Oki Sato voudrait transformer chaque instant en moment d’émotion partagée. Pour créer ce qu’il nomme « l’instant », ce petit temps d’effervescence qui détrompe l’habitude perceptive, il cultive le détail qui tue, celui qui crée la surprise et qui fait sourire. Ainsi la Cabbage Chair, une idée aussi simple qu’éblouissante qui consiste à effeuiller comme un chou un grand rouleau de papier plissé pour en faire un fauteuil sculptural.
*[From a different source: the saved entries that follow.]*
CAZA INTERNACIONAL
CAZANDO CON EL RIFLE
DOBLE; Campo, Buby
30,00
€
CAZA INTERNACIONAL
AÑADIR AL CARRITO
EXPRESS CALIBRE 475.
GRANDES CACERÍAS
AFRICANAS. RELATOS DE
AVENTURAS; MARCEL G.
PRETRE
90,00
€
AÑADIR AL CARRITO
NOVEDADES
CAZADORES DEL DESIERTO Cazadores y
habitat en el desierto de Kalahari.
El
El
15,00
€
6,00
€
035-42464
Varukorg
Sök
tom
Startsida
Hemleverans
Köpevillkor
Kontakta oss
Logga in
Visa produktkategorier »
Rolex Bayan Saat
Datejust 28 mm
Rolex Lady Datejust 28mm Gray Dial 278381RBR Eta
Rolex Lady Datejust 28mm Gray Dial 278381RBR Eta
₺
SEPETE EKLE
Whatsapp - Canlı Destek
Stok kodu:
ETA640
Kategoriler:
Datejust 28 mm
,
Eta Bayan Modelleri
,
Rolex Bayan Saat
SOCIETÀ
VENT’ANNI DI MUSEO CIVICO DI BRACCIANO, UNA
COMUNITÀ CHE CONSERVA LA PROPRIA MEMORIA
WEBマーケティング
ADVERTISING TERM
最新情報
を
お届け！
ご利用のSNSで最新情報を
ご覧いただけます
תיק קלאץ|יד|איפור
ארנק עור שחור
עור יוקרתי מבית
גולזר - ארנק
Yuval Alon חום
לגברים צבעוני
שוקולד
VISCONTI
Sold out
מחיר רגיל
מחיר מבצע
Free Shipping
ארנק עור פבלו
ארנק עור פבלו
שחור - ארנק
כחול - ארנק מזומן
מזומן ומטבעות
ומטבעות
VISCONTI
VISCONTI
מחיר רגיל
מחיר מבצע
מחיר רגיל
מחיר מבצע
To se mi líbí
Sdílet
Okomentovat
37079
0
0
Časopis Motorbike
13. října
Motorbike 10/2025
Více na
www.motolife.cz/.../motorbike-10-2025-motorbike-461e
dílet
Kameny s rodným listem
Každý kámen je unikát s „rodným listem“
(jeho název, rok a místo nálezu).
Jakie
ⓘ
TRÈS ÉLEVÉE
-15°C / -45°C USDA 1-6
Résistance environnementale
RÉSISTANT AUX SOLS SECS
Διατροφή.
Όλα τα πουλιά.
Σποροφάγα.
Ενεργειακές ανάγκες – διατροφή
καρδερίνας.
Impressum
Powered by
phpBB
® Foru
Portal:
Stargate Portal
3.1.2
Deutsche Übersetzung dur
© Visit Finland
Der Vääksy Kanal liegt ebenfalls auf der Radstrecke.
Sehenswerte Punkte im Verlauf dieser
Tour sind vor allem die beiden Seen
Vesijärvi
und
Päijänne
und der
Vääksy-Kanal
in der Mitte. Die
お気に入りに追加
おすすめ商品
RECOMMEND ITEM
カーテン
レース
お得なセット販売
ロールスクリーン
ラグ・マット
En 2009, on découvrait un petit traité de raffinement avec la chaise Fadeout qui semblait flotter au-dessus du sol grâce à ses pieds translucides comme perdus dans la brume.
Du mobilier Thin Black Lines (Phillips de Pury & Company, Saatchi Gallery, Londres, 2010), volumes tracés dans l’espace en légères lignes noires qui interrogent les lois de l’équilibre, à la collection Textured Transparencies explorant toutes les nuances de la transparence et de l’opaque (Galleria Jannone, Milan 2011), l’art de surprendre semble illimité. L’émotion, c’est aussi la sensation à fleur de peau. Avec « Air lids » (2018), série d’ustensiles conçus à partir de fluoroélastomère, « le toucher est encore plus doux que du caoutchouc de silicone, imitant la même impression que si l’on touchait quelque chose de matérialisé à partir de l’air ».
ENIVRANTE LIBERTÉ
Un peu « gaijin » (non japonais) en son pays, cet architecte né en 1977 à Toronto a très vite opté pour la liberté que donne le design. Sa première visite au Salon du Meuble de Milan, en 2002, sera décisive. Sans réfléchir ni avoir jamais exposé, il fonde Nendo la même année. Deux ans plus tard, sa rencontre avec le grand éditeur italien Cappellini lui ouvre ses portes et les commandes s’enchaînent.
Du mobilier et luminaires à l’accessoire high-tech, de la scénographie à son retour à l’architecture, Oki Sato impressionne par la cohérence et la force de son vocabulaire qui rayonnent dans les collections permanentes de nombreux musées, du MoMA de New York aux Arts Décoratifs de Paris, de la Triennale de Milan au Design Museum de Holon.